World markets fall as traders head back to safe havens

London — World markets fell on Wednesday as the coronavirus threat ensured an ugly start to the second quarter for equities and commodities.

Traders headed for the safety of government bonds, the dollar and gold as evidence continued to mount that the virus is sending the global economy into a deep recession.

Tokyo’s Nikkei slumped 4.5% after the worst plunge in factory activity in almost a decade. The pan-European Stoxx 600 sank 3.2% and Wall Street futures dived 3.1% after a dire forecast of likely US Covid-19 deaths.

“President [Donald] Trump warning about two dreadful weeks ahead and 100,000 to 240,000 deaths in the coming months is definitely putting a negative tone on the market,” said Société Générale strategist Kit Juckes. “It is pretty risk-off out there. It is definitely a day of lower bonds yields, falling equity indices and tin hats.”

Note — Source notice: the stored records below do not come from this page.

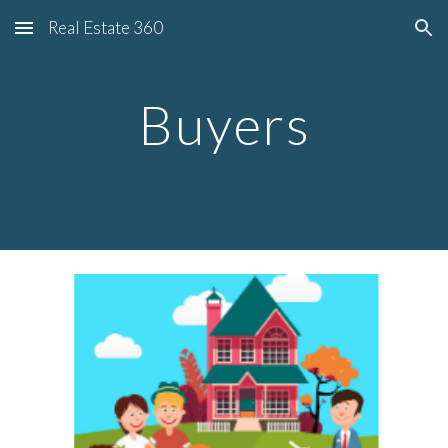
Real Estate 360
Skip to main content
Skip to navigation
Buyers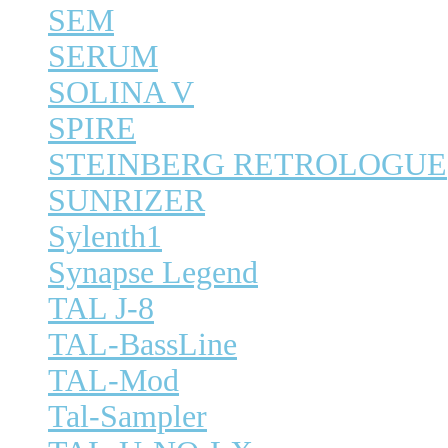
SEM
SERUM
SOLINA V
SPIRE
STEINBERG RETROLOGUE
SUNRIZER
Sylenth1
Synapse Legend
TAL J-8
TAL-BassLine
TAL-Mod
Tal-Sampler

Wall Street tumbled on Tuesday, capping the biggest quarterly fall since 1987 for the Dow Jones and the steepest for the S&P 500 since the financial crisis. That it all happened in a month and from record highs made it feel all the more brutal.

US economic activity is likely to be “very bad” and the unemployment rate could rise above 10% because of efforts to slow the spread of the coronavirus, Cleveland Federal Reserve Bank president Loretta Mester told CNBC.

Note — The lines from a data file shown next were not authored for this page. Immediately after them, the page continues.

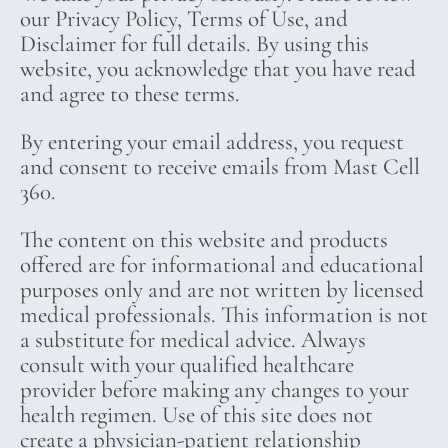
our Privacy Policy, Terms of Use, and
Disclaimer for full details. By using this
website, you acknowledge that you have read
and agree to these terms.
By entering your email address, you request
and consent to receive emails from Mast Cell
360.
The content on this website and products
offered are for informational and educational
purposes only and are not written by licensed
medical professionals. This information is not
a substitute for medical advice. Always
consult with your qualified healthcare
provider before making any changes to your
health regimen. Use of this site does not
create a physician-patient relationship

There had been some glimmers of hope during Asian trading. China’s factory activity improved in March after plunging in February. It just scraped into positive territory, beating analysts’ expectations.

Blue-chip Chinese stocks failed to hold their gains, however, though Australian shares bounced 3.5% as a slowdown in new coronavirus cases there and rising iron ore prices lifted the market. But Europe’s early plunge meant MSCI’s main gauge of world stocks was down nearly 1% having slumped 22% since the start of the year.

The number of coronavirus infections globally headed towards 875,000, excluding recoveries. In a positive development, Deutsche Bank analysts noted the global growth in new cases was below 10% for two consecutive days, having exceeded that rate for most of the past two weeks.

Health officials were not upbeat, however. A World Health Organisation (WHO) official warned that even in the Asia-Pacific region, the epidemic is “far from over”.